The two subsequent papers deal with heavy oil. The first, Pelican Lake Field: First Successful Application of Polymer Flooding In a Heavy-Oil Reservoir, presents the history of the Pelican Lake field and then focuses on the polymer-flooding aspects. Because the field is the first successful application of polymer flooding in much higher-viscosity oil, it opens a new avenue for the development of heavy-oil resources that are not accessible by thermal methods. Authors describe the preparation and results of the two polymer-flood pilots as well as the extension of the flood to the rest of the field (which is currently in progress). The second paper Kinetics of the In-Situ Upgrading of Heavy Oil by Nickel Nanoparticle Catalysts and Its Effect on Cyclic-Steam-Stimulation Recovery Factor studies the effect of nickel nanoparticles on in-situ upgrading of heavy oil during aquathermolysis and the effect of this process on the recovery through cyclic steam injection. Results showed that the nickel nanoparticles increased the recovery factor by approximately 22% when the nanoparticles were injected with a cationic surfactant and xanthan-gum polymer.  

A Procedure for Measuring Contact Angles When Surfactants Reduce the Interfacial Tension and Cause Oil Droplets to Spread marks the middle of the issue. Authors present a procedure in which rocks were centrifuged in surfactant solutions; therefore, the surface active agents alter the interfacial properties of the rock. Contact angles were then measured in a surfactant-free fluid with a high oil/liquid interfacial tension. The difference in contact angles before and after centrifuging indicates the effect of the surfactant on wettability. Authors argue that this procedure will allow wettability evaluations not possible with a conventional method.

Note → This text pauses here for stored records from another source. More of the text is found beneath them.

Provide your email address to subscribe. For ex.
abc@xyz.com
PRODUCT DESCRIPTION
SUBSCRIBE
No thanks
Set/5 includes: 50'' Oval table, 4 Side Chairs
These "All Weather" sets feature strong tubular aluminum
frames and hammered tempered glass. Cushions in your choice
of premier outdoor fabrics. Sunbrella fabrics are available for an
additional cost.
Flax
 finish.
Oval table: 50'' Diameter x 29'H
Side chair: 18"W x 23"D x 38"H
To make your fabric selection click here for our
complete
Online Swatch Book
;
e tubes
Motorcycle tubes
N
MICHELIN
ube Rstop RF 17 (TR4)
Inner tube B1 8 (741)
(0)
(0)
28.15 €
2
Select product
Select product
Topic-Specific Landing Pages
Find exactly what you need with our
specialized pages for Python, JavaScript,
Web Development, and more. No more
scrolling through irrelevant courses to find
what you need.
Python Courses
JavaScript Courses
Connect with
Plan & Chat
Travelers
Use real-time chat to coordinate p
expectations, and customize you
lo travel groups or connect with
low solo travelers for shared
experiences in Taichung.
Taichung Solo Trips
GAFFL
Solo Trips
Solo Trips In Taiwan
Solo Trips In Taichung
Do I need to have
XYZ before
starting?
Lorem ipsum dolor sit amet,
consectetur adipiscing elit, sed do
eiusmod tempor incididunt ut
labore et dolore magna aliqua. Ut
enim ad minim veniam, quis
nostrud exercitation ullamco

The seventh paper Extension and Verification of a Simple Model for Vertical Sweep in Foam Surfactant-Alternating-Gas Displacements offers a useful tool in the initial assessment of the feasibility of overcoming gravity override over large distances, and in illustrating the advantages of a surfactant-alternating-gas (SAG) process with a single large slug of surfactant solution and a single large slug of gas, in a homogeneous reservoir. In the eighth paper High Pressure Data and Modeling Results for Phase Behavior and Asphaltene Onsets of Gulf of Mexico Oil Mixed With Nitrogen, compositional data and pressure/volume/temperature (PVT) data are presented for a Gulf of Mexico reservoir fluid. The results of the study indicate that one may satisfactorily conduct phase-behavior modeling in compositional reservoir simulation for high-pressure gas-injection processes.

Unconventional Resources

Authors of the ninth paper Phase Behavior and Minimum Miscibility Pressure in Nanopores modified conventional vapor/liquid equilibrium (VLE) calculations to account for the capillary pressure and the critical-pressure and -temperature shifts in nanopores. The modified VLE was then used to study the phase behavior of reservoir fluids in unconventional reservoirs. In the penultimate paper Effect of Reservoir Heterogeneity on Primary Recovery and CO Huff ‘n’ Puff Recovery in Shale-Oil Reservoirs the UTComp reservoir simulator was used to simulate both primary recovery and CO huff ’n’ puff recovery in the middle Bakken formation of the Elm Coulee field. The study suggests that reservoir heterogeneity leads to a faster decline of recovery rate in the production stage. The closing study Nonempirical Apparent Permeability of Shale shows that a combination of Darcy flow and Knudsen flow (i.e., ignoring the Klinkenberg effect), can describe gas flow for a range of Knudsen flow applicable to a shale-gas system.

Finally, as you all know the ATCE 2014 meeting is right around the corner, so what better time to catch up! I look forward to seeing many of you then, but in the meantime enjoy the read!